Deadline week at the Capitol ended prematurely this week when reports of the "snow storm of the year" came out. The House rushed through committee work on Wednesday in order to send their people home before the storm hit on Thursday afternoon. The Senate followed suit with all but three committees, which decided to defy nature and finish up their work without forcing quick debate.
Bad things sometimes happen in the rush to get through the funnel. Bills and amendments are written in haste, and votes taken with promises that the legislation is "a work in progress." That means imperfect bills emerge from committees, whose main jobs are really to perfect the bills before they hit the floor. As you look through bills of interest, you might find some things that need to be changed with the surviving bills.

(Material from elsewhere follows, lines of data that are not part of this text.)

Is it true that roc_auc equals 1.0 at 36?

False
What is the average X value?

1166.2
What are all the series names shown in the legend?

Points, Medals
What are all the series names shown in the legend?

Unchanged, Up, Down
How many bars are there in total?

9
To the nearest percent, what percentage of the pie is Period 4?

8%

So as you look ahead at the next couple of weeks, legislators will be spending most of their time in floor debate, moving bills off their calendars and over to the other chamber for ongoing committee work. Amendments will be offered to perfect those imperfect bills, and get them fixed before moving on to the other chamber for ongoing discussion.
The next funnel deadline will be in just three short weeks - about 11 working days. Bills that want to continue their path to becoming law need to have passed the House or Senate, and be out of the other chamber's committee by Friday, March 14. After that date, only the Appropriations and Ways and Means Committees will continue to meet regularly, as bills coming out of those committees are considered funnel-proof.

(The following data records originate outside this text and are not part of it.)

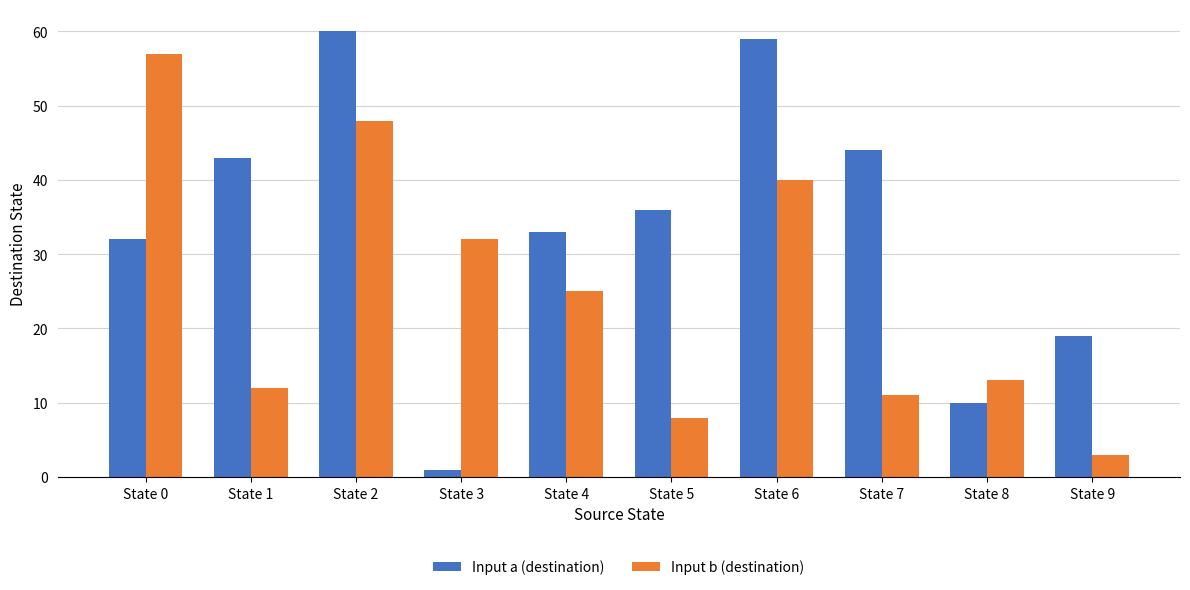

Is the value of Input b (destination) at State 6 greater than the value of Input a (destination) at State 7?

No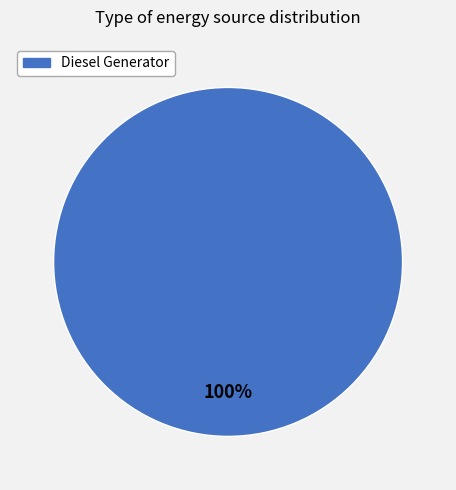

Is there any slice that represents more than half of the pie?

Yes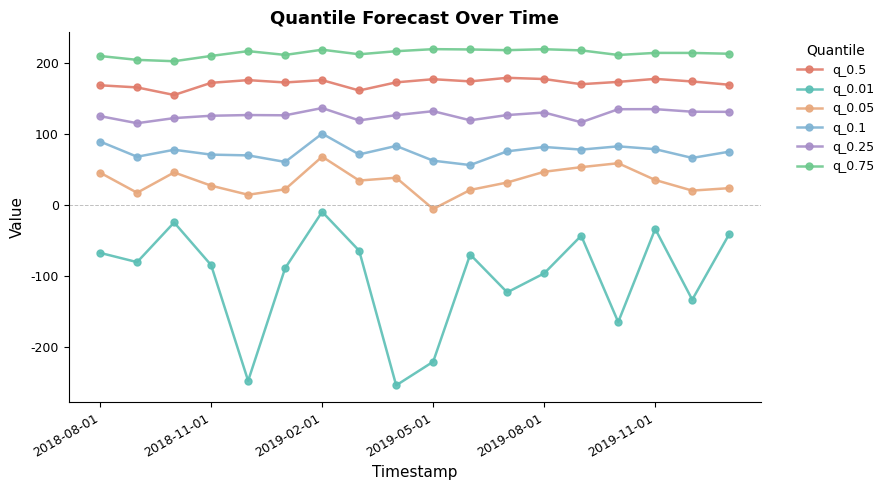

Does the chart have visible grid lines?

No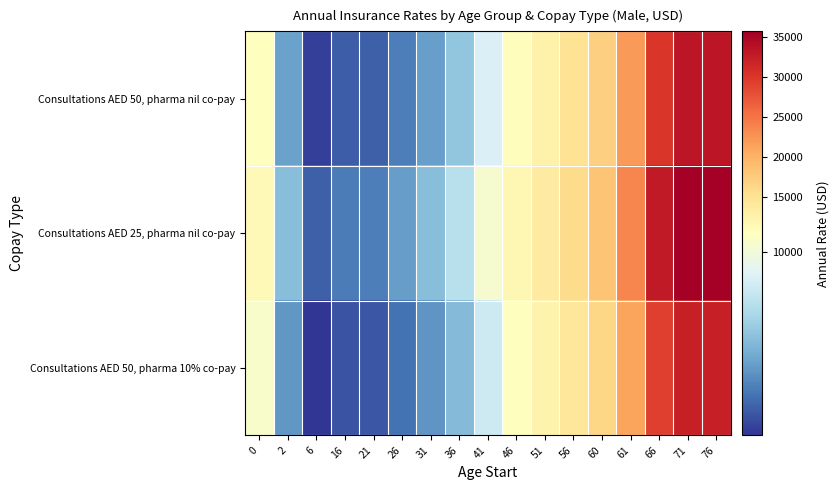

Reading left to right, extract all data points from this chart.

Consultations AED 50, pharma nil co-pay: 0=10551.3	2=7260.9	6=5610.4	16=6101.9	21=6139.7	26=6651.0	31=7229.7	36=8028.7	41=9390.9	46=10793.9	51=12802.0	56=14841.4	60=16992.4	61=21907.3	66=30115.0	71=33173.6	76=33173.6
Consultations AED 25, pharma nil co-pay: 0=11359.0	2=7868.3	6=6111.3	16=6602.7	21=6640.6	26=7208.2	31=7855.9	36=8704.9	41=10173.7	46=11664.2	51=13810.1	56=15968.4	60=18283.6	61=23560.3	66=32744.7	71=35695.4	76=35695.4
Consultations AED 50, pharma 10% co-pay: 0=10273.0	2=7051.7	6=5437.8	16=5929.3	21=5967.1	26=6459.0	31=7022.3	36=7792.5	41=9112.7	46=10473.8	51=12424.2	56=14404.2	60=16496.2	61=21267.1	66=29243.6	71=32206.4	76=32206.4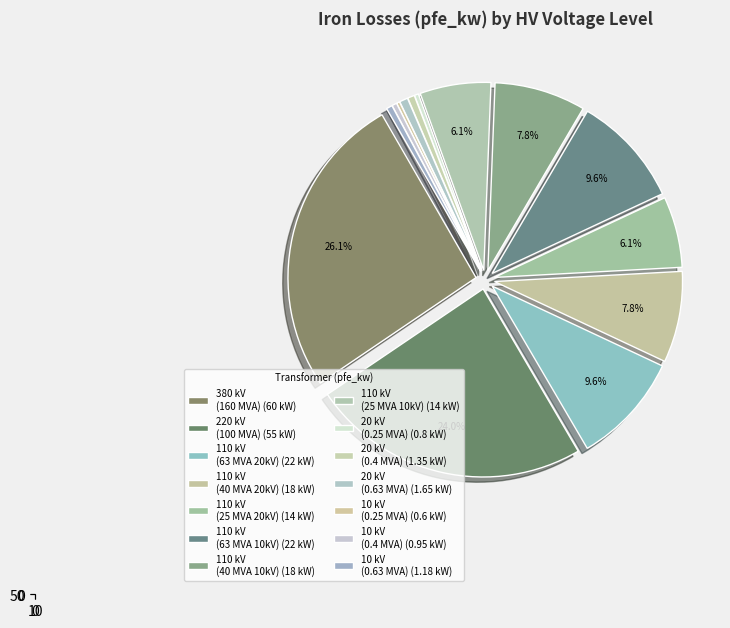

Does 110 account for over 50% of the chart?

No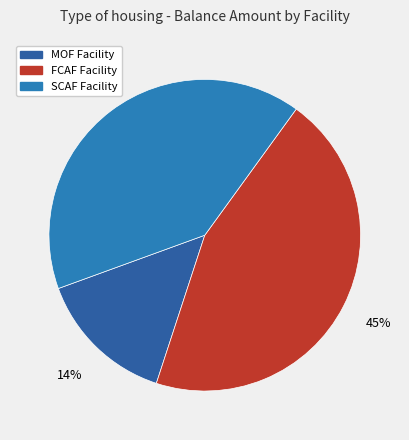

Count the number of slices in the pie.

3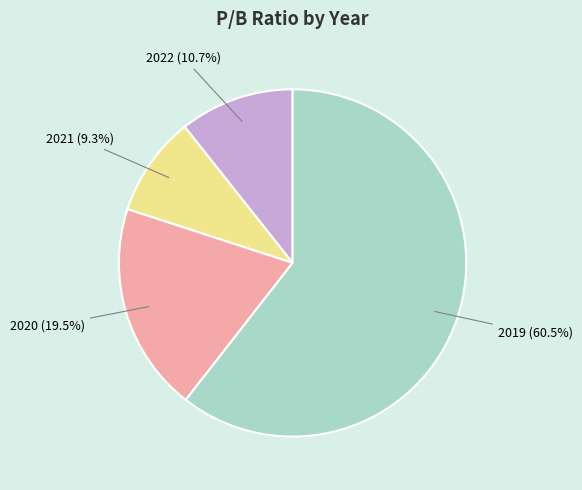

Is the sum of 2021 and 2020 greater than half?

No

Budget subcommittees are also wrapping up their work in the next week or two, with most discussions going on behind the scenes. The rumors of joint targets may be greatly exaggerated. Republicans controlling the House are concerned about the State Auditor's report that the Governor's proposed budget overspends by $144 million. Democrats that control the Senate say the state is sitting on nearly $1 billion in reserves and should use some of that to pay for much-needed infrastructure and other one-time investments.
So while leaders continue to work on a joint target, it may be mid-March when new revenue estimates are released before the two sides come together on a final budget number.In the meantime, budget subcommittee chairs are getting their budgets ready, making language changes, and setting priorities for funding. So now is the time to put the pressure on for your funding priorities.
While this year is largely just a "budget year," due to the passage of so many broad policy initiatives last session, there are a few policy questions the Legislature is attempting to address this session. Among those policy issues would be the future of the Iowa Juvenile Home / State Training School for Girls, making texting while driving a primary offense (meaning you can be pulled over for doing it) and anti-bullying legislation. There are also a number of bills dealing with guns, abortion, minimum wage and other hot-button issues, most of which will probably pass one chamber of the Legislature but die in the other chamber.